* Saved data entries
-- Opening Marker --

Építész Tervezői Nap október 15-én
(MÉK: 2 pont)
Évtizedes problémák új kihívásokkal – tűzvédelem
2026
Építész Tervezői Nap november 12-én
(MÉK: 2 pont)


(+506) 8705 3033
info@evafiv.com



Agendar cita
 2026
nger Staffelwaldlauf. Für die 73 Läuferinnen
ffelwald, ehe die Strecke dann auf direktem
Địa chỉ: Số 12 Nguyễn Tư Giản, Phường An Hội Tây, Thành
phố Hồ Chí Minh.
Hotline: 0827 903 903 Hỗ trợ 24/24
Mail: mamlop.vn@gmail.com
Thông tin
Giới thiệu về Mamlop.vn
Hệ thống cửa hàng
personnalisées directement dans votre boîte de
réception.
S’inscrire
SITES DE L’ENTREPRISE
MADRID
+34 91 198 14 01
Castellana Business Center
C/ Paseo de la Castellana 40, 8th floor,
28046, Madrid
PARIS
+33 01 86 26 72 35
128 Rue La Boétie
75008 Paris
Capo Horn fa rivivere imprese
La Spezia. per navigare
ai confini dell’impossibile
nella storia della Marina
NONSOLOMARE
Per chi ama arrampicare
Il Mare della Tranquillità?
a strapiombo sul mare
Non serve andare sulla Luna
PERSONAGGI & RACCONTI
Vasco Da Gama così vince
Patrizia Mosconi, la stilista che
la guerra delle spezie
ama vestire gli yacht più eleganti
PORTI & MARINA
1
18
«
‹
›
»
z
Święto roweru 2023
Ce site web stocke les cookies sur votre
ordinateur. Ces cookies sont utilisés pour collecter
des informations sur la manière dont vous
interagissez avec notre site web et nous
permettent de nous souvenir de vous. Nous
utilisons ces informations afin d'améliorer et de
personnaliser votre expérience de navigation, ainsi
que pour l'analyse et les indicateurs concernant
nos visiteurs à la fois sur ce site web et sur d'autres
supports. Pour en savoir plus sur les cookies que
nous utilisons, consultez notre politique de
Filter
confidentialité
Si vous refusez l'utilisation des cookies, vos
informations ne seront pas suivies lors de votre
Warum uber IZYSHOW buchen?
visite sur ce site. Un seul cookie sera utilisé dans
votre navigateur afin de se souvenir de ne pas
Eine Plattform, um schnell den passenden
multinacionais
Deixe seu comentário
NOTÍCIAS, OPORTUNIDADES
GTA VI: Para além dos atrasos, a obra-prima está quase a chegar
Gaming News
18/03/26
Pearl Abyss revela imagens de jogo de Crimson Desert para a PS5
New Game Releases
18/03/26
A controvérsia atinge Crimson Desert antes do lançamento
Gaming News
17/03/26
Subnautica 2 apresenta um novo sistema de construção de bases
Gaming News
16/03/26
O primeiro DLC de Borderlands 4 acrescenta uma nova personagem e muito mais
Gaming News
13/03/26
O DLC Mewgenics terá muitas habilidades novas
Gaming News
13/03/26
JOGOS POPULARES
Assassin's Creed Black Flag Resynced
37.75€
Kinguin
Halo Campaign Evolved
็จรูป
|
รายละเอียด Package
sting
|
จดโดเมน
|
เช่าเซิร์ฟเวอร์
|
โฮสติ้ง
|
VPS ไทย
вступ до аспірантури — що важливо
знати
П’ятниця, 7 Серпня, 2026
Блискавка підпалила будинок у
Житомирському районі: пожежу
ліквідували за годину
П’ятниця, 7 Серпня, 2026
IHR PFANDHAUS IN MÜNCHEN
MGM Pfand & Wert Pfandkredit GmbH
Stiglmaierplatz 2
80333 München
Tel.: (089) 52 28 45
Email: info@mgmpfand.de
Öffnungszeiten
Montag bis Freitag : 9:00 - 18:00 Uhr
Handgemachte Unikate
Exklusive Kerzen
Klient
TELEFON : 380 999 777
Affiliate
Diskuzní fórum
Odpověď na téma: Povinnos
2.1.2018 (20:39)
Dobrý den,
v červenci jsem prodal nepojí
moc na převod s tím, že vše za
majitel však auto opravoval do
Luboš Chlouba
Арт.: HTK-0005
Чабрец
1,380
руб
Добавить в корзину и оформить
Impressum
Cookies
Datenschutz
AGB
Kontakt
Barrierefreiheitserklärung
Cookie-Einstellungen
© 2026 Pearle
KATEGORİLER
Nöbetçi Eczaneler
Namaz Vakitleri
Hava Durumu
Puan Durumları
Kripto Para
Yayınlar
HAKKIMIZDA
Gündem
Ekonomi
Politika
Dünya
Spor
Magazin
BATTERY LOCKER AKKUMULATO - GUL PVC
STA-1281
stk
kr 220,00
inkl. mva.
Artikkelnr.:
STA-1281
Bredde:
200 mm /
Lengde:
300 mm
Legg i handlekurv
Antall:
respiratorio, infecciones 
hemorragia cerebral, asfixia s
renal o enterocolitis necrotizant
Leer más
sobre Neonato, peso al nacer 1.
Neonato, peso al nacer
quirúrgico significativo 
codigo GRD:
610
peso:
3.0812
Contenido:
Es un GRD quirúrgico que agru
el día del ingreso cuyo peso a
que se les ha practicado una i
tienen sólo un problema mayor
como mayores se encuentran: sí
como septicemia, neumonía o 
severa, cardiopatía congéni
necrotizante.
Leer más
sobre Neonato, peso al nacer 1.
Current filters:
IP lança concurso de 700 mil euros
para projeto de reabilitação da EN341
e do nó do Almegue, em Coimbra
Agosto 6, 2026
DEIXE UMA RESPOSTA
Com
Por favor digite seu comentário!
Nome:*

-- Closing Marker --

* GOAL OF THE EXERCISE
Nothing may be dropped or altered. Copy every line above.

* SOLUTION TO THIS PROBLEM
Építész Tervezői Nap október 15-én
(MÉK: 2 pont)
Évtizedes problémák új kihívásokkal – tűzvédelem
2026
Építész Tervezői Nap november 12-én
(MÉK: 2 pont)


(+506) 8705 3033
info@evafiv.com



Agendar cita
 2026
nger Staffelwaldlauf. Für die 73 Läuferinnen
ffelwald, ehe die Strecke dann auf direktem
Địa chỉ: Số 12 Nguyễn Tư Giản, Phường An Hội Tây, Thành
phố Hồ Chí Minh.
Hotline: 0827 903 903 Hỗ trợ 24/24
Mail: mamlop.vn@gmail.com
Thông tin
Giới thiệu về Mamlop.vn
Hệ thống cửa hàng
personnalisées directement dans votre boîte de
réception.
S’inscrire
SITES DE L’ENTREPRISE
MADRID
+34 91 198 14 01
Castellana Business Center
C/ Paseo de la Castellana 40, 8th floor,
28046, Madrid
PARIS
+33 01 86 26 72 35
128 Rue La Boétie
75008 Paris
Capo Horn fa rivivere imprese
La Spezia. per navigare
ai confini dell’impossibile
nella storia della Marina
NONSOLOMARE
Per chi ama arrampicare
Il Mare della Tranquillità?
a strapiombo sul mare
Non serve andare sulla Luna
PERSONAGGI & RACCONTI
Vasco Da Gama così vince
Patrizia Mosconi, la stilista che
la guerra delle spezie
ama vestire gli yacht più eleganti
PORTI & MARINA
1
18
«
‹
›
»
z
Święto roweru 2023
Ce site web stocke les cookies sur votre
ordinateur. Ces cookies sont utilisés pour collecter
des informations sur la manière dont vous
interagissez avec notre site web et nous
permettent de nous souvenir de vous. Nous
utilisons ces informations afin d'améliorer et de
personnaliser votre expérience de navigation, ainsi
que pour l'analyse et les indicateurs concernant
nos visiteurs à la fois sur ce site web et sur d'autres
supports. Pour en savoir plus sur les cookies que
nous utilisons, consultez notre politique de
Filter
confidentialité
Si vous refusez l'utilisation des cookies, vos
informations ne seront pas suivies lors de votre
Warum uber IZYSHOW buchen?
visite sur ce site. Un seul cookie sera utilisé dans
votre navigateur afin de se souvenir de ne pas
Eine Plattform, um schnell den passenden
multinacionais
Deixe seu comentário
NOTÍCIAS, OPORTUNIDADES
GTA VI: Para além dos atrasos, a obra-prima está quase a chegar
Gaming News
18/03/26
Pearl Abyss revela imagens de jogo de Crimson Desert para a PS5
New Game Releases
18/03/26
A controvérsia atinge Crimson Desert antes do lançamento
Gaming News
17/03/26
Subnautica 2 apresenta um novo sistema de construção de bases
Gaming News
16/03/26
O primeiro DLC de Borderlands 4 acrescenta uma nova personagem e muito mais
Gaming News
13/03/26
O DLC Mewgenics terá muitas habilidades novas
Gaming News
13/03/26
JOGOS POPULARES
Assassin's Creed Black Flag Resynced
37.75€
Kinguin
Halo Campaign Evolved
็จรูป
|
รายละเอียด Package
sting
|
จดโดเมน
|
เช่าเซิร์ฟเวอร์
|
โฮสติ้ง
|
VPS ไทย
вступ до аспірантури — що важливо
знати
П’ятниця, 7 Серпня, 2026
Блискавка підпалила будинок у
Житомирському районі: пожежу
ліквідували за годину
П’ятниця, 7 Серпня, 2026
IHR PFANDHAUS IN MÜNCHEN
MGM Pfand & Wert Pfandkredit GmbH
Stiglmaierplatz 2
80333 München
Tel.: (089) 52 28 45
Email: info@mgmpfand.de
Öffnungszeiten
Montag bis Freitag : 9:00 - 18:00 Uhr
Handgemachte Unikate
Exklusive Kerzen
Klient
TELEFON : 380 999 777
Affiliate
Diskuzní fórum
Odpověď na téma: Povinnos
2.1.2018 (20:39)
Dobrý den,
v červenci jsem prodal nepojí
moc na převod s tím, že vše za
majitel však auto opravoval do
Luboš Chlouba
Арт.: HTK-0005
Чабрец
1,380
руб
Добавить в корзину и оформить
Impressum
Cookies
Datenschutz
AGB
Kontakt
Barrierefreiheitserklärung
Cookie-Einstellungen
© 2026 Pearle
KATEGORİLER
Nöbetçi Eczaneler
Namaz Vakitleri
Hava Durumu
Puan Durumları
Kripto Para
Yayınlar
HAKKIMIZDA
Gündem
Ekonomi
Politika
Dünya
Spor
Magazin
BATTERY LOCKER AKKUMULATO - GUL PVC
STA-1281
stk
kr 220,00
inkl. mva.
Artikkelnr.:
STA-1281
Bredde:
200 mm /
Lengde:
300 mm
Legg i handlekurv
Antall:
respiratorio, infecciones 
hemorragia cerebral, asfixia s
renal o enterocolitis necrotizant
Leer más
sobre Neonato, peso al nacer 1.
Neonato, peso al nacer
quirúrgico significativo 
codigo GRD:
610
peso:
3.0812
Contenido:
Es un GRD quirúrgico que agru
el día del ingreso cuyo peso a
que se les ha practicado una i
tienen sólo un problema mayor
como mayores se encuentran: sí
como septicemia, neumonía o 
severa, cardiopatía congéni
necrotizante.
Leer más
sobre Neonato, peso al nacer 1.
Current filters:
IP lança concurso de 700 mil euros
para projeto de reabilitação da EN341
e do nó do Almegue, em Coimbra
Agosto 6, 2026
DEIXE UMA RESPOSTA
Com
Por favor digite seu comentário!
Nome:*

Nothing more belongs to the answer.